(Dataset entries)
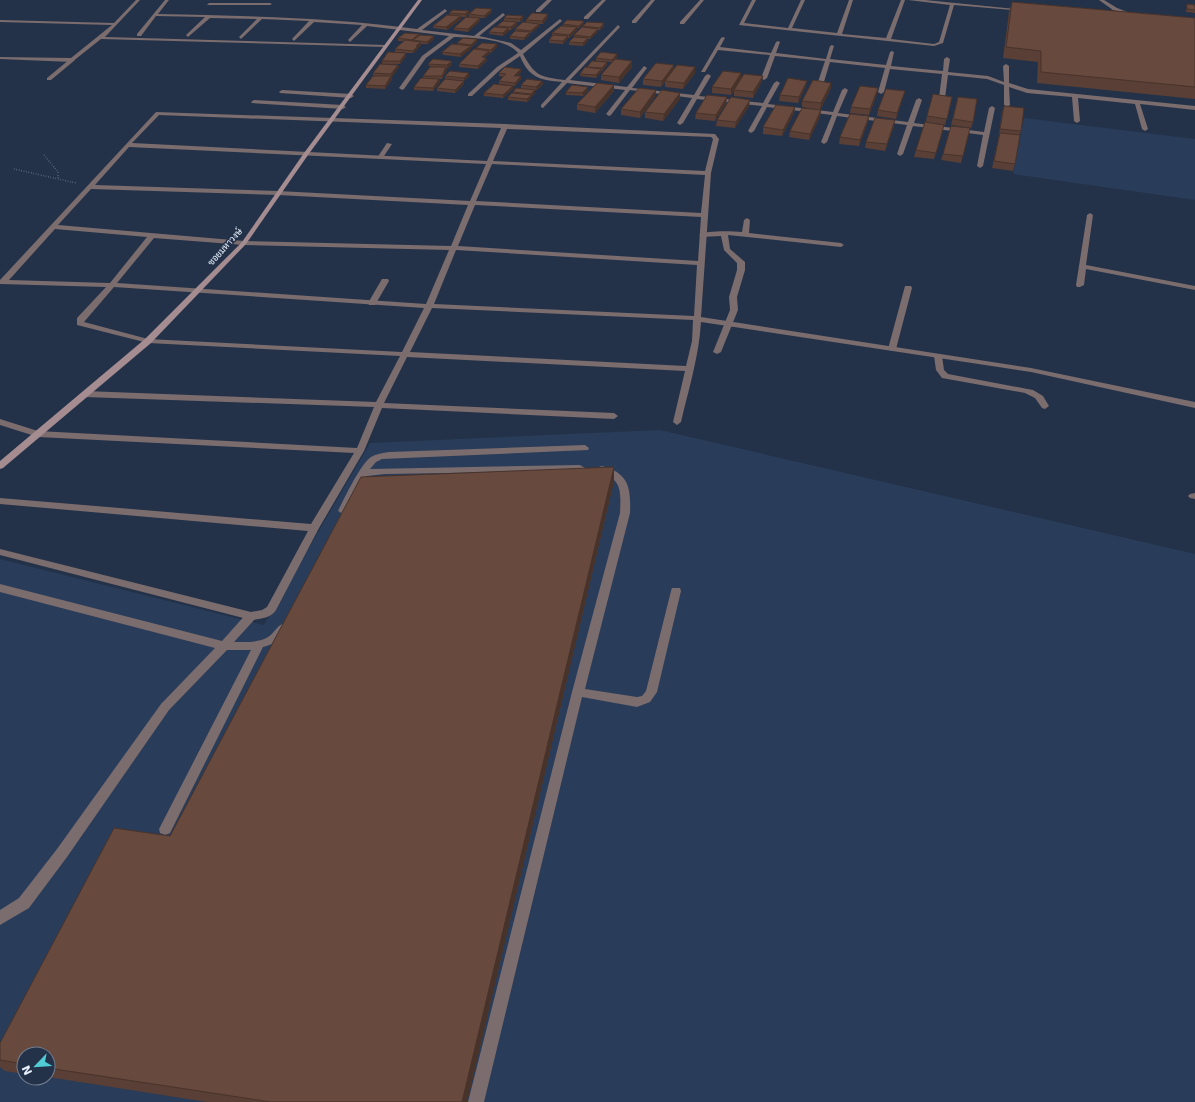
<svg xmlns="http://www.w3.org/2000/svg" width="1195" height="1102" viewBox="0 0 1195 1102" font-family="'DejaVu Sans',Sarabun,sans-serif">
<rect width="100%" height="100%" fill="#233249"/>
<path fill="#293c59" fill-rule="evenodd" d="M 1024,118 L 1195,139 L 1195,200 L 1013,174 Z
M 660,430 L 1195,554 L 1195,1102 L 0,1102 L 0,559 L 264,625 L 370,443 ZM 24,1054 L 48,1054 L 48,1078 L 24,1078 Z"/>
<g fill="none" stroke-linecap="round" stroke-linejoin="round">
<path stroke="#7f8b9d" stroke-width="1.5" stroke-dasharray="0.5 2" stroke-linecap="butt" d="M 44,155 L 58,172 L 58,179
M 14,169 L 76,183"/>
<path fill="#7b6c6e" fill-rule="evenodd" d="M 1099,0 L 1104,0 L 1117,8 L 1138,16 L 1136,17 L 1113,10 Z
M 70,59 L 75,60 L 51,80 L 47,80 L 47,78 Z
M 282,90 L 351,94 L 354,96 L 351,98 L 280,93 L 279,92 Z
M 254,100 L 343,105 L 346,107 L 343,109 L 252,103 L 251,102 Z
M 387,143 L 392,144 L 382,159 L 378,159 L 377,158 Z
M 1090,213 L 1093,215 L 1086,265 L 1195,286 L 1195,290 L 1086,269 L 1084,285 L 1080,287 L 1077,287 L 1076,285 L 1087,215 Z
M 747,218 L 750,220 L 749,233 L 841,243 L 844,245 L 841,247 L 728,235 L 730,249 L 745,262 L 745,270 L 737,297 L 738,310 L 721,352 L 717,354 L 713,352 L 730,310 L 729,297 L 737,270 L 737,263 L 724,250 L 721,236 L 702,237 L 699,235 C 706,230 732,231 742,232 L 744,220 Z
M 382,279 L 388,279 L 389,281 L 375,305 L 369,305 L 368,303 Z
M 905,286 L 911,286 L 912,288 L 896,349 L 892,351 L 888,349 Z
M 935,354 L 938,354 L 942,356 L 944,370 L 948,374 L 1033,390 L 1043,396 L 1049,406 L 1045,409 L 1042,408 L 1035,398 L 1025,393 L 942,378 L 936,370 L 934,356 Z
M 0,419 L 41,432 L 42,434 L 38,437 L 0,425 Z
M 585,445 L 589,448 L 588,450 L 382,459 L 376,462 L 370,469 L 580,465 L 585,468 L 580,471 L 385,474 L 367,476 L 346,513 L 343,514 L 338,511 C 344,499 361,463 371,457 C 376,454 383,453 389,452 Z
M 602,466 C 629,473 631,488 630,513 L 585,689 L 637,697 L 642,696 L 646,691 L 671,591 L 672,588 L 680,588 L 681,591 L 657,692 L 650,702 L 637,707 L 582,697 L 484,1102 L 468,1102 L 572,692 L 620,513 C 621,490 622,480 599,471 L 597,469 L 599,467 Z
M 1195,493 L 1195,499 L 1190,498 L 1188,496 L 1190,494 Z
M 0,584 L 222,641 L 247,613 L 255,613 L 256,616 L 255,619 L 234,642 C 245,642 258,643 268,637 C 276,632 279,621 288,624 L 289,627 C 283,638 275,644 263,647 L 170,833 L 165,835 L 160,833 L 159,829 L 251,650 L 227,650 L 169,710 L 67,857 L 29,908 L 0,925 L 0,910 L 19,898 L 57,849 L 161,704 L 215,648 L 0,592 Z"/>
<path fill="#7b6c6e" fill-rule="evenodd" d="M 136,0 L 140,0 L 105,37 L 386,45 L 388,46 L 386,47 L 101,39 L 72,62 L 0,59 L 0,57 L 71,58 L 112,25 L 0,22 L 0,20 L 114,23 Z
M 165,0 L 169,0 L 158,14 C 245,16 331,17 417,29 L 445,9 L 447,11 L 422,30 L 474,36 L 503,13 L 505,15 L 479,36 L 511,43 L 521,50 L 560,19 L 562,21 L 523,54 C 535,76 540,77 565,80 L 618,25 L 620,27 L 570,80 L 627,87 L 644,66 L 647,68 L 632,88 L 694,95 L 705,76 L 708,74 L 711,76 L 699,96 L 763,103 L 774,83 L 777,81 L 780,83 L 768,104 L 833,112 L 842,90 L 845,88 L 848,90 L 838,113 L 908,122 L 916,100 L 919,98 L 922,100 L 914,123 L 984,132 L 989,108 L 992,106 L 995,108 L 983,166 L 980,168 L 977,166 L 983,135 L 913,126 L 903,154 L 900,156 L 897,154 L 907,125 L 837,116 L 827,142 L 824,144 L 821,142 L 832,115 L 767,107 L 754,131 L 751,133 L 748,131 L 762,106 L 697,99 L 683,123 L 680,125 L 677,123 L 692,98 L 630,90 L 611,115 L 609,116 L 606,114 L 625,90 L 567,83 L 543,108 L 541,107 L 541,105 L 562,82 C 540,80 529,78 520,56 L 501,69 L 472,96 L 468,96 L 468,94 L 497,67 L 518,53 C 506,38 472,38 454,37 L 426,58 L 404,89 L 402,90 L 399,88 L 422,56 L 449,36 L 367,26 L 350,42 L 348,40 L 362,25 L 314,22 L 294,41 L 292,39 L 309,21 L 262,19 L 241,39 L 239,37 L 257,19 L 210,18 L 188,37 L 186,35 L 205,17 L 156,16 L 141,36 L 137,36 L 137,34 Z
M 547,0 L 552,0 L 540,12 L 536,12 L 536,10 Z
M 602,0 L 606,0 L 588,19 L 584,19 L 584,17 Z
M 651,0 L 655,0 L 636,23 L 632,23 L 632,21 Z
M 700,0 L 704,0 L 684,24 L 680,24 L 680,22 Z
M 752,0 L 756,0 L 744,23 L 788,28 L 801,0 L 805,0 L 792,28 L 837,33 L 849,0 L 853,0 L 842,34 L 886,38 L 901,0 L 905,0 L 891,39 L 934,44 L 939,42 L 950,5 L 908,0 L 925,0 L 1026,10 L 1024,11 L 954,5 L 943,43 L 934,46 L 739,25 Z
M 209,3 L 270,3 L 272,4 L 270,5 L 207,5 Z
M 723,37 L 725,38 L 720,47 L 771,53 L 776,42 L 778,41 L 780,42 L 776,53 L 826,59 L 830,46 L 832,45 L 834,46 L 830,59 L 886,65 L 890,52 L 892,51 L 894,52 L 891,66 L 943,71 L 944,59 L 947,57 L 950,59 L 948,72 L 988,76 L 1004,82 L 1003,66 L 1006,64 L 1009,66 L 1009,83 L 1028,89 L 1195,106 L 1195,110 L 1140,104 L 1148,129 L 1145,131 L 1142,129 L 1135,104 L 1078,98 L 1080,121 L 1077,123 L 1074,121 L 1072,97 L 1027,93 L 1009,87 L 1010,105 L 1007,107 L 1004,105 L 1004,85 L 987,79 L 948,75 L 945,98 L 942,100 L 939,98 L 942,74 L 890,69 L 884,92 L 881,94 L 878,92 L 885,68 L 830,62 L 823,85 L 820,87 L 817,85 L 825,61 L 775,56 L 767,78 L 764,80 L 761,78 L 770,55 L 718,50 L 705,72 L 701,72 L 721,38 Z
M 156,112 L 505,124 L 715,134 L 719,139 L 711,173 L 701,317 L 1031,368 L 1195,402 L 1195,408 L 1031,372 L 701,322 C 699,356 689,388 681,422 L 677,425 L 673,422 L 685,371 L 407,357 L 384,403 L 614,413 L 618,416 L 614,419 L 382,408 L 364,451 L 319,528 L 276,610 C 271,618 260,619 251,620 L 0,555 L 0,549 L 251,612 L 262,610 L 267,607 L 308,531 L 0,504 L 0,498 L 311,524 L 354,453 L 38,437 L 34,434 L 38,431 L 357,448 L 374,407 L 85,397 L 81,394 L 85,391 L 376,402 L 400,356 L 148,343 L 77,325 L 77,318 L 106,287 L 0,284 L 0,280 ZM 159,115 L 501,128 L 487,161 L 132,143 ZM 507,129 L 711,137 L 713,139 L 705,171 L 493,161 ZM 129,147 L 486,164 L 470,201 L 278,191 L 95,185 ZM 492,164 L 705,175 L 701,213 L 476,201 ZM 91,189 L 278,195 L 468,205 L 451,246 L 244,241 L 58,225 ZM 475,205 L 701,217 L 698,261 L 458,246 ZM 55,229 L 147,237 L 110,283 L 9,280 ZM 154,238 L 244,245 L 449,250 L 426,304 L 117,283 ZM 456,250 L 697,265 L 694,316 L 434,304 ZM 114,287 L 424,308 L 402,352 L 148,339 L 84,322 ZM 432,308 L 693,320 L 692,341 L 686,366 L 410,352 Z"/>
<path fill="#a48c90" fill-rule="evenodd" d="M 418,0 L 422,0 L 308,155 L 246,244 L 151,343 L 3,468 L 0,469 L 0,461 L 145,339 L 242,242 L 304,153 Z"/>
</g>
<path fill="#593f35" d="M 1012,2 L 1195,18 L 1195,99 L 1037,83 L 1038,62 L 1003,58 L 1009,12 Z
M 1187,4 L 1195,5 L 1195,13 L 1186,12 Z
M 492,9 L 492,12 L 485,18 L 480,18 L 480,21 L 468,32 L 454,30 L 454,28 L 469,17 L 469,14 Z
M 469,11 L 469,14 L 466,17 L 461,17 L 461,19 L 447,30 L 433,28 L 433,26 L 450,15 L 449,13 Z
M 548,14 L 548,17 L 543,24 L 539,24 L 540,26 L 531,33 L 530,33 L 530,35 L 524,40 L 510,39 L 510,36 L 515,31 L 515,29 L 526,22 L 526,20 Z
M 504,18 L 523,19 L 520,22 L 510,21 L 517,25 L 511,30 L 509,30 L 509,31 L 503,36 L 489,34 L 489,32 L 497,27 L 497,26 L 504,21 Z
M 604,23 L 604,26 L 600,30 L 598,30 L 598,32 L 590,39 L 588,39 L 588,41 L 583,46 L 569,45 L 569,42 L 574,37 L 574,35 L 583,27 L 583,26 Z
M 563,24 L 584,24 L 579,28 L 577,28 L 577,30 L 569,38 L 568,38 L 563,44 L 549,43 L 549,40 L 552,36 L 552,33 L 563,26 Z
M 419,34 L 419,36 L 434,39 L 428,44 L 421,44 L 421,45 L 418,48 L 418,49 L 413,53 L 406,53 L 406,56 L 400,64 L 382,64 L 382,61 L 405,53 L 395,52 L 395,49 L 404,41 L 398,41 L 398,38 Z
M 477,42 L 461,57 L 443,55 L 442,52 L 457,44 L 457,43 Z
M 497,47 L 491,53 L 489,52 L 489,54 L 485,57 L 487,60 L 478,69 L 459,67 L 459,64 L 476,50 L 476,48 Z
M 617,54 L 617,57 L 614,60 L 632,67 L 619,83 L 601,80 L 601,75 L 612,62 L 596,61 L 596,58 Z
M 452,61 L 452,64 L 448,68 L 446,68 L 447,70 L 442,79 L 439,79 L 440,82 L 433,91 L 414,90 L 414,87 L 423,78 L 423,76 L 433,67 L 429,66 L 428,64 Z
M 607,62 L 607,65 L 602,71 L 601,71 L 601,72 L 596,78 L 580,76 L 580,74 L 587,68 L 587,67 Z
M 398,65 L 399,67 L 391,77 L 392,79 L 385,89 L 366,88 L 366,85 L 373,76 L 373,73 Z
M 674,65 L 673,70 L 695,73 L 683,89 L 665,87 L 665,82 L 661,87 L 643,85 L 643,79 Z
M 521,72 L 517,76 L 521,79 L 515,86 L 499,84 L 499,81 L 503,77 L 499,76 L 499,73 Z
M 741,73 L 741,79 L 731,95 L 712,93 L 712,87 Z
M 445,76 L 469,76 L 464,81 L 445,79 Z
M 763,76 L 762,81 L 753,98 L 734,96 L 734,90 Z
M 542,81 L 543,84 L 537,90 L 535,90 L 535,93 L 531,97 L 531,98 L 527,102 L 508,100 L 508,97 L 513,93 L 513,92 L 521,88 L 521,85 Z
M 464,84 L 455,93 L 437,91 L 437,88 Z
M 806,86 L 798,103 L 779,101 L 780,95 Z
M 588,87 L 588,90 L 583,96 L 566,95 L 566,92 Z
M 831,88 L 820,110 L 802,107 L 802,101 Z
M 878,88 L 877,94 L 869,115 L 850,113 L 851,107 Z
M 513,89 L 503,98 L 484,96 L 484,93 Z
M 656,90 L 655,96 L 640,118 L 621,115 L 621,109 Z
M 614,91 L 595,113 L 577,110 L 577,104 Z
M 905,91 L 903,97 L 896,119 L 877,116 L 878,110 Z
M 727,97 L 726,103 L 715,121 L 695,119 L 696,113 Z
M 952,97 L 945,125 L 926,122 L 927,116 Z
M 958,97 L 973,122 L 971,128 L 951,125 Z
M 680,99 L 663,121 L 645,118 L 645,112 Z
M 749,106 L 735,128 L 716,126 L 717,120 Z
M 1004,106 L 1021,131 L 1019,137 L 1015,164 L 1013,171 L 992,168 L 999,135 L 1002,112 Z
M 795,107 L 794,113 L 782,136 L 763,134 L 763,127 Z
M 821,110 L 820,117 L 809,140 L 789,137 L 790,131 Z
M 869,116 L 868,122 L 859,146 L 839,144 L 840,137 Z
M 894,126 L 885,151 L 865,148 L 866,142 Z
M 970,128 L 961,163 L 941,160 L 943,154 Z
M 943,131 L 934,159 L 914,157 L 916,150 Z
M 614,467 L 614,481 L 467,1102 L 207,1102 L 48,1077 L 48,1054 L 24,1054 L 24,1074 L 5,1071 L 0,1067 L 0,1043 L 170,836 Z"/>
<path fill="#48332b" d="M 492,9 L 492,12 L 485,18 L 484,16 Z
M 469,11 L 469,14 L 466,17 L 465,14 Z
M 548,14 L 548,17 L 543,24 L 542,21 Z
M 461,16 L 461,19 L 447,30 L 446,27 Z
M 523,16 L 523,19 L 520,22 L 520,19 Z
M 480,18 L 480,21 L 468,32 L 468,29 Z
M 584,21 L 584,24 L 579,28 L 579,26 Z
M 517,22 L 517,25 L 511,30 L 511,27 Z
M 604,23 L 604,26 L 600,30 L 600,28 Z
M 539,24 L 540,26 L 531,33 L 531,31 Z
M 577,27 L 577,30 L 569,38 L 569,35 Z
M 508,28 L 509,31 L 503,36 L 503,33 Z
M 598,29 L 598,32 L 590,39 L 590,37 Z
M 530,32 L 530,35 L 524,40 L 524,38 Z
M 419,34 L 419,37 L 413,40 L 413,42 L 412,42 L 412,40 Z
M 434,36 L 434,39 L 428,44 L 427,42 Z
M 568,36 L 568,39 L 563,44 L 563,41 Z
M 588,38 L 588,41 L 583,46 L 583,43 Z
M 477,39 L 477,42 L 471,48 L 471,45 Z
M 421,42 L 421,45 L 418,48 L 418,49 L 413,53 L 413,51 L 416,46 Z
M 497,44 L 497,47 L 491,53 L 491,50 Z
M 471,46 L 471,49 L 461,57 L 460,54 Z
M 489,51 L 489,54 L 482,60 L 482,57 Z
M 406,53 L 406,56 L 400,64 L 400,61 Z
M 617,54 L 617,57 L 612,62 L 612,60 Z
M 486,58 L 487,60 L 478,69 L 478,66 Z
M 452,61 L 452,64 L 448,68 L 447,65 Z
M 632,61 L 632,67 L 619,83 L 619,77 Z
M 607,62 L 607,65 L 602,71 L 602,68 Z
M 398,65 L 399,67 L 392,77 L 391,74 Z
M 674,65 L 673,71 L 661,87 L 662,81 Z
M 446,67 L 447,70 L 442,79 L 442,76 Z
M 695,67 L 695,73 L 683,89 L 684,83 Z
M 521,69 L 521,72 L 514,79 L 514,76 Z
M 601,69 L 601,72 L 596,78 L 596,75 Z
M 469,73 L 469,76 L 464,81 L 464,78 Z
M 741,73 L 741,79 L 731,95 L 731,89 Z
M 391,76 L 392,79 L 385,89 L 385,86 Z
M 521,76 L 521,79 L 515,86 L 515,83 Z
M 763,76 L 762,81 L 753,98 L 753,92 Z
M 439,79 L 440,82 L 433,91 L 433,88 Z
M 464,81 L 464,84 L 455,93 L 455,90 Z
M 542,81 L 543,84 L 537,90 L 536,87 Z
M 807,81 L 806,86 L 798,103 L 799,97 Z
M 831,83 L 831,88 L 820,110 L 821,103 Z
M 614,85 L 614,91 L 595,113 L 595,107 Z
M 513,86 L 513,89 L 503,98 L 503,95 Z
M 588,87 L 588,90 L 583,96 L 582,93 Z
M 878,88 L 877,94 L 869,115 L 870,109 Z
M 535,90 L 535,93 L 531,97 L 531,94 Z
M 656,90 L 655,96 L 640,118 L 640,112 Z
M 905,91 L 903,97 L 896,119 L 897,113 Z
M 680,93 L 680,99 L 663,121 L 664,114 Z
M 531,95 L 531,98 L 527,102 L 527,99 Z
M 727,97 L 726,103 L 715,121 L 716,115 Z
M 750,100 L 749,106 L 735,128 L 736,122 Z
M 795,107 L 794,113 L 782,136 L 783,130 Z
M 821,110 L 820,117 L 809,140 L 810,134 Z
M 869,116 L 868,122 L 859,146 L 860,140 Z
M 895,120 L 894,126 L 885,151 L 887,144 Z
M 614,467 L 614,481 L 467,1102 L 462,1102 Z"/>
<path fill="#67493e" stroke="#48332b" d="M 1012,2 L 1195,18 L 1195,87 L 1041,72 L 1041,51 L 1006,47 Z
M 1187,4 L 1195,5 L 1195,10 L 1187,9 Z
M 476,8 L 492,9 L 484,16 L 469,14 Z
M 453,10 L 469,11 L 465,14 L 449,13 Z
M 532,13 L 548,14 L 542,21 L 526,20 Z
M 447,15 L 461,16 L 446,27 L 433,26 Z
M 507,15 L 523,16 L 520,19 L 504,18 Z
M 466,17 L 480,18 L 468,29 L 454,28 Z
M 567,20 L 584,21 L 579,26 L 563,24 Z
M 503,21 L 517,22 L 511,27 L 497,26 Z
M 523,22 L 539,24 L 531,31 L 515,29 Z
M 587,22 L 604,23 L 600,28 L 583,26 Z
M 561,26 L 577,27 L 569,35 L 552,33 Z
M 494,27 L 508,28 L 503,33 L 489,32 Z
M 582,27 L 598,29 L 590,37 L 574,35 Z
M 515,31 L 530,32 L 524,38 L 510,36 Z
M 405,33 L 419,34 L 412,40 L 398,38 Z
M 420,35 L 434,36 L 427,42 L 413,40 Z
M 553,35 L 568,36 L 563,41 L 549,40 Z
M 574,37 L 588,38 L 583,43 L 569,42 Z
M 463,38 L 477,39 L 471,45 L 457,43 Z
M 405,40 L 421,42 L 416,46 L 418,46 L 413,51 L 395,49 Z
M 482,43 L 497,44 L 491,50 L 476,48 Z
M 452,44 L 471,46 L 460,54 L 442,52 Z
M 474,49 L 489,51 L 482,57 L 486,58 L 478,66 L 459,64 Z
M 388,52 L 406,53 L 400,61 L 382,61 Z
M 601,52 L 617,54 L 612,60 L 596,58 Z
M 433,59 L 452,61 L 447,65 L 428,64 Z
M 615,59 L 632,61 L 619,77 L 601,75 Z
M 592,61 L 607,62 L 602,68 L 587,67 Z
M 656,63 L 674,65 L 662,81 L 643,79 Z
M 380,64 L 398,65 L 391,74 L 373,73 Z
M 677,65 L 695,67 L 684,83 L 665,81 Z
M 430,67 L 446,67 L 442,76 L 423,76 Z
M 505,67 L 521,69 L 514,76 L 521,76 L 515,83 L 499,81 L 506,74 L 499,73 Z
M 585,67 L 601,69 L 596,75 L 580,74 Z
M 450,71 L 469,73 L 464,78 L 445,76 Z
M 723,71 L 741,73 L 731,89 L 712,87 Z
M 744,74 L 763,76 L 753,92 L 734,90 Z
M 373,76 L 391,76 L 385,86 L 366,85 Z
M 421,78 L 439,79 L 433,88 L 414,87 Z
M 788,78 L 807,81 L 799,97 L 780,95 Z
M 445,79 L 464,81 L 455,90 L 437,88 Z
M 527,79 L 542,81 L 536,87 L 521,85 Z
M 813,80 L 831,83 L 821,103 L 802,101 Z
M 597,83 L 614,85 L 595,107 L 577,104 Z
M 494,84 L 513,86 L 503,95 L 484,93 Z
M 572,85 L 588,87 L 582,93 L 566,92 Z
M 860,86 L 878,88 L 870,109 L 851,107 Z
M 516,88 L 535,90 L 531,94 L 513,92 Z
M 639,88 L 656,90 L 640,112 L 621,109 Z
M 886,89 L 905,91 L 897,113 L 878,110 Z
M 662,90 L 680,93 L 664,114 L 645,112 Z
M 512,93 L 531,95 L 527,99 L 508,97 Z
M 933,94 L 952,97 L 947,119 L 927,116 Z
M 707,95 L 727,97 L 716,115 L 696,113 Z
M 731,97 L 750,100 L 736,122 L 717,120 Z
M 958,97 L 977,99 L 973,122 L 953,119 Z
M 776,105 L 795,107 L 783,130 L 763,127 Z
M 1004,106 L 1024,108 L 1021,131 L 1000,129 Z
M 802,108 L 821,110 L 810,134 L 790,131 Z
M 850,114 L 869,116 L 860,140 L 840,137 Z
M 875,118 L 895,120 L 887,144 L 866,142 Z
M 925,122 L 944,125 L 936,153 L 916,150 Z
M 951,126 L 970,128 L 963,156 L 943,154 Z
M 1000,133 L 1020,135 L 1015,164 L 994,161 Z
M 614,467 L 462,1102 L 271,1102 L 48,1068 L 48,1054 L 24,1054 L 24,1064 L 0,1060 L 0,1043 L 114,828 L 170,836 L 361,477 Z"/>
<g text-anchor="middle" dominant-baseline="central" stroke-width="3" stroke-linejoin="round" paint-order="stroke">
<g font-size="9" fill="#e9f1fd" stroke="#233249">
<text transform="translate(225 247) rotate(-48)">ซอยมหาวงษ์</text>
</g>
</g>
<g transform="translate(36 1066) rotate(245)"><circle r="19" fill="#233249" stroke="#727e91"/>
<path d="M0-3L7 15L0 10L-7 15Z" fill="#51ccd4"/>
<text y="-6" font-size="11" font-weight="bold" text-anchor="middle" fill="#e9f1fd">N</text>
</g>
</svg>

◆ **Problem requirements**
Restate word for word only the lines above from the line containing "M 604,23 L 604,26 L 600,30 L 600,28 Z" to the line containing "M 406,53 L 406,56 L 400,64 L 400,61 Z", both of them included.

◆ **Response to this exercise**
M 604,23 L 604,26 L 600,30 L 600,28 Z
M 539,24 L 540,26 L 531,33 L 531,31 Z
M 577,27 L 577,30 L 569,38 L 569,35 Z
M 508,28 L 509,31 L 503,36 L 503,33 Z
M 598,29 L 598,32 L 590,39 L 590,37 Z
M 530,32 L 530,35 L 524,40 L 524,38 Z
M 419,34 L 419,37 L 413,40 L 413,42 L 412,42 L 412,40 Z
M 434,36 L 434,39 L 428,44 L 427,42 Z
M 568,36 L 568,39 L 563,44 L 563,41 Z
M 588,38 L 588,41 L 583,46 L 583,43 Z
M 477,39 L 477,42 L 471,48 L 471,45 Z
M 421,42 L 421,45 L 418,48 L 418,49 L 413,53 L 413,51 L 416,46 Z
M 497,44 L 497,47 L 491,53 L 491,50 Z
M 471,46 L 471,49 L 461,57 L 460,54 Z
M 489,51 L 489,54 L 482,60 L 482,57 Z
M 406,53 L 406,56 L 400,64 L 400,61 Z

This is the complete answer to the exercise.